[Start of section]

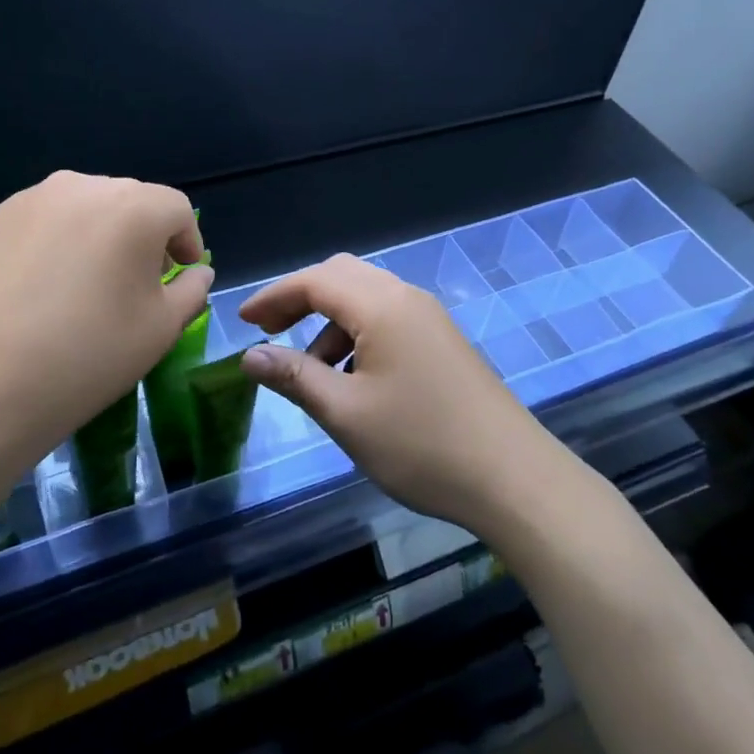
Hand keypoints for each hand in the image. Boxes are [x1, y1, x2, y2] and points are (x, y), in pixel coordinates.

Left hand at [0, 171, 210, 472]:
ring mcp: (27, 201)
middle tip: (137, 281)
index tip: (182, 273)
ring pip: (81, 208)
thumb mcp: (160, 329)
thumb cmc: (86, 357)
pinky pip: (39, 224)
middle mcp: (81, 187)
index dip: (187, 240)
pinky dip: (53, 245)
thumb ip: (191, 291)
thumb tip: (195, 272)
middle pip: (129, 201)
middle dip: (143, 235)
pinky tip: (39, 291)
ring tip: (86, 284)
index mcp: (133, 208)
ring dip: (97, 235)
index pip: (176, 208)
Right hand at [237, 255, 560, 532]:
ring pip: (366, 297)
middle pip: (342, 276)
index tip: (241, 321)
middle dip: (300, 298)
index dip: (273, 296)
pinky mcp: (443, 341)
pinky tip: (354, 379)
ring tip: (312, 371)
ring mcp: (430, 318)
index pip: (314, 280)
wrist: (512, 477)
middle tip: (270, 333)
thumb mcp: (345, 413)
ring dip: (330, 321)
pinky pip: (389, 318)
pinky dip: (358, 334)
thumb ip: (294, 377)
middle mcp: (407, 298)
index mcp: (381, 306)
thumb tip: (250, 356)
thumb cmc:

[End of section]
[Start of section]

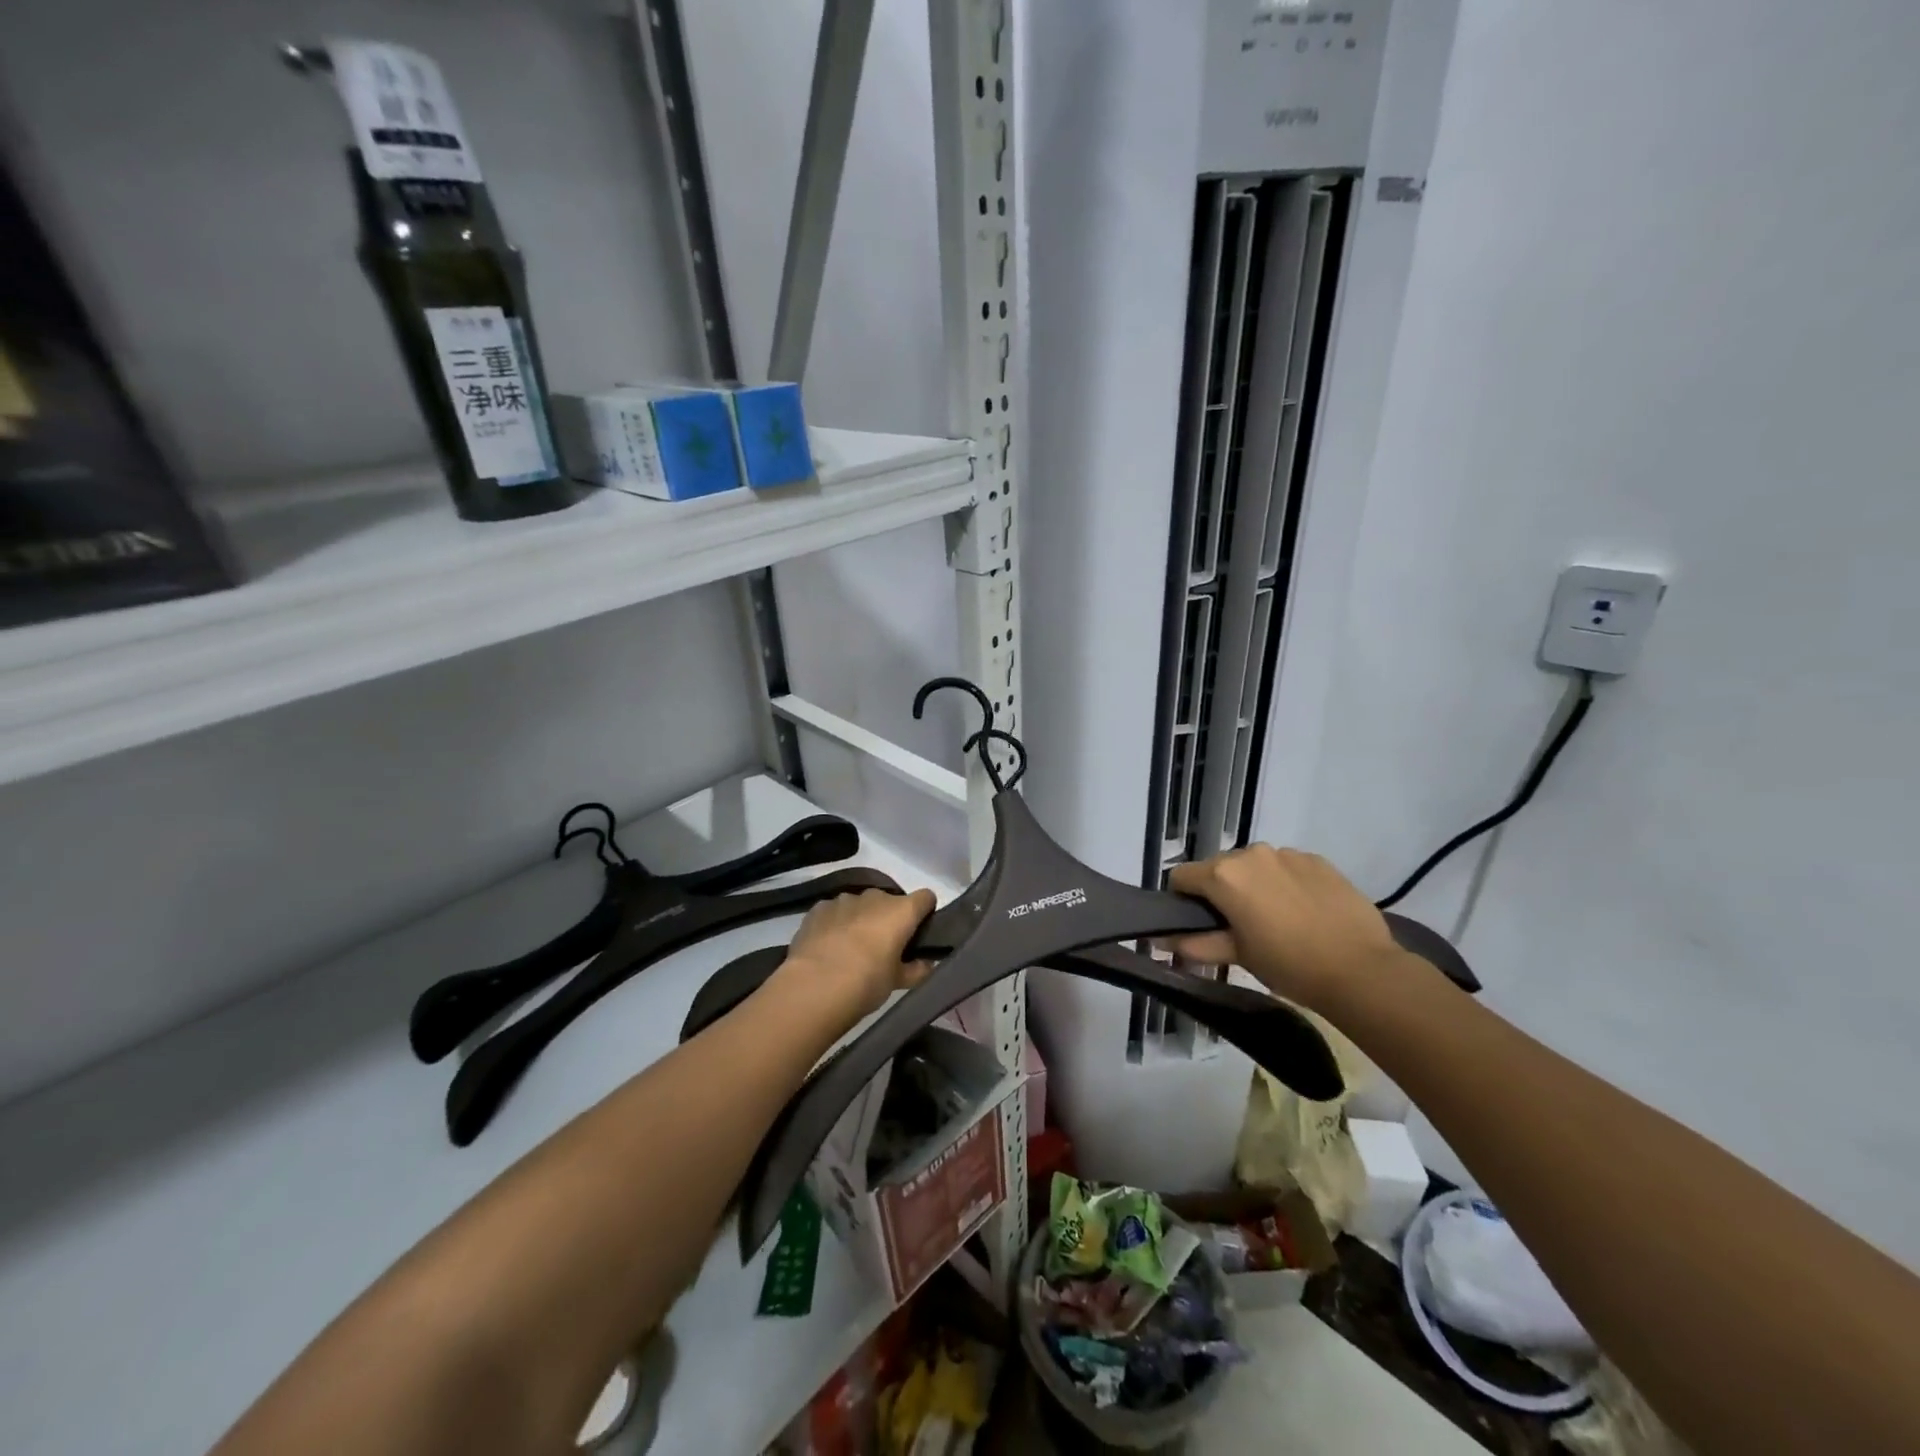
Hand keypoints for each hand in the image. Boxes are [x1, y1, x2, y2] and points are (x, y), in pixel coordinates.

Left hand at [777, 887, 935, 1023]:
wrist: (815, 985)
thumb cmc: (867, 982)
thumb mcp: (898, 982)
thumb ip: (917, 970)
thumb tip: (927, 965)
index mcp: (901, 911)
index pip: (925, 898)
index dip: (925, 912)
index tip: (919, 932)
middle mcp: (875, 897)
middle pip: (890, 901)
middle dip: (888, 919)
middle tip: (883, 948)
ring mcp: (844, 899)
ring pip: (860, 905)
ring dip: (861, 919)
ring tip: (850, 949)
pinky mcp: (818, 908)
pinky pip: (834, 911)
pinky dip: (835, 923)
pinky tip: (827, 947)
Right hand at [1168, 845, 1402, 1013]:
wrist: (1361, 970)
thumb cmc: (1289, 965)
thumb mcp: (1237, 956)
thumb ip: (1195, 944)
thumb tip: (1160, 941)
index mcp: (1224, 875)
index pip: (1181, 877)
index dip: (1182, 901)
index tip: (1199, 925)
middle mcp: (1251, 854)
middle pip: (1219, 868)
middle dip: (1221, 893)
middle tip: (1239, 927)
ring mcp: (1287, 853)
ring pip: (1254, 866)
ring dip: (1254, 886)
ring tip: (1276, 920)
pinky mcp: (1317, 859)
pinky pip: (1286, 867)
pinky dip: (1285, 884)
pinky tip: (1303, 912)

[End of section]
[Start of section]

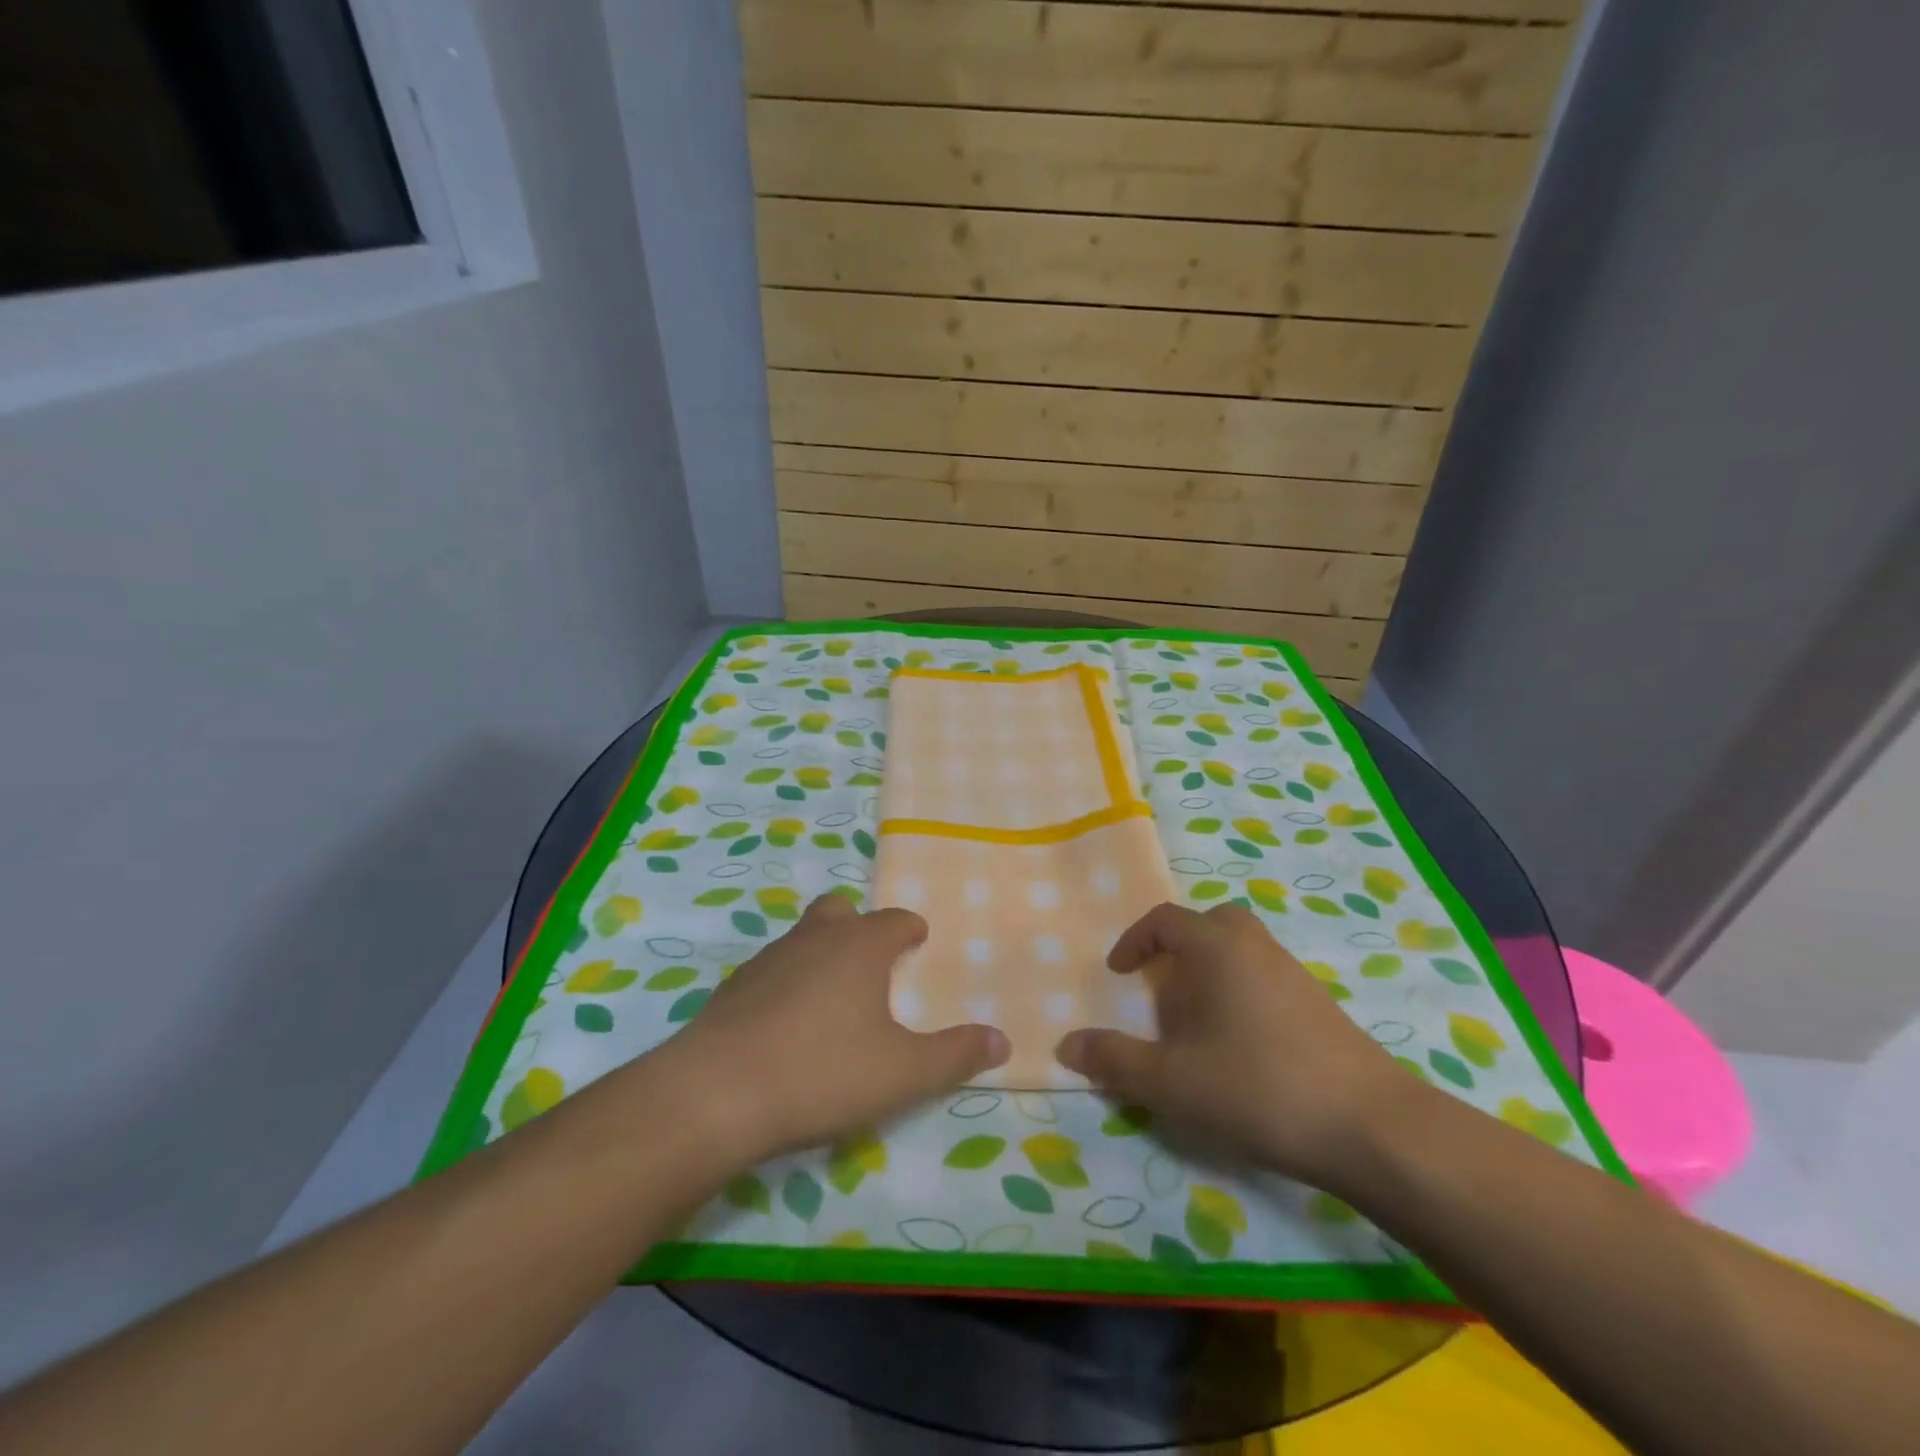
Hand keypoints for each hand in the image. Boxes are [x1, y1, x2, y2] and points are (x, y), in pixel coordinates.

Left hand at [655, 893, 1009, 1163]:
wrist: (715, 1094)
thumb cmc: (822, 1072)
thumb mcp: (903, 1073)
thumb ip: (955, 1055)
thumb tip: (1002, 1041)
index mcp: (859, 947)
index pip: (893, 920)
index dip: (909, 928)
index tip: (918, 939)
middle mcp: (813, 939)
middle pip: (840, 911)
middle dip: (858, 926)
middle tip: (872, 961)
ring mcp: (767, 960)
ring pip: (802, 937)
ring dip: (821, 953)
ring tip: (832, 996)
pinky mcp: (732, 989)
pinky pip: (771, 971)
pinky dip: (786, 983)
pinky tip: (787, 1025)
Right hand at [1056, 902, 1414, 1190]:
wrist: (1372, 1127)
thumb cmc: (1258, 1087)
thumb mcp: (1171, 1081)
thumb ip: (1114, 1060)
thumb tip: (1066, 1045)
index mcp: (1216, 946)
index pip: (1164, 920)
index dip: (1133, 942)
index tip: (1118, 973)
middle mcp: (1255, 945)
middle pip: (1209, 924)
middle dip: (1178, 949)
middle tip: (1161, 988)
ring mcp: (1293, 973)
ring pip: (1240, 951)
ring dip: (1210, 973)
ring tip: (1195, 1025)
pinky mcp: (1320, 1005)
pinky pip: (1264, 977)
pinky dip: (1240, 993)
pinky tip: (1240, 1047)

[End of section]

* [REQUIRED ACTION] The listing above holds a line with "middle dip: (1221, 893)" and a line with "pinky tip: (1303, 912)". Print the stretch from the first through the second, exactly and alone.

* [WRITTEN RESPONSE]
middle dip: (1221, 893)
middle tip: (1239, 927)
ring mcp: (1287, 853)
ring pip: (1254, 866)
ring dip: (1254, 886)
ring tip: (1276, 920)
pinky mcp: (1317, 859)
pinky pip: (1286, 867)
pinky dip: (1285, 884)
pinky tip: (1303, 912)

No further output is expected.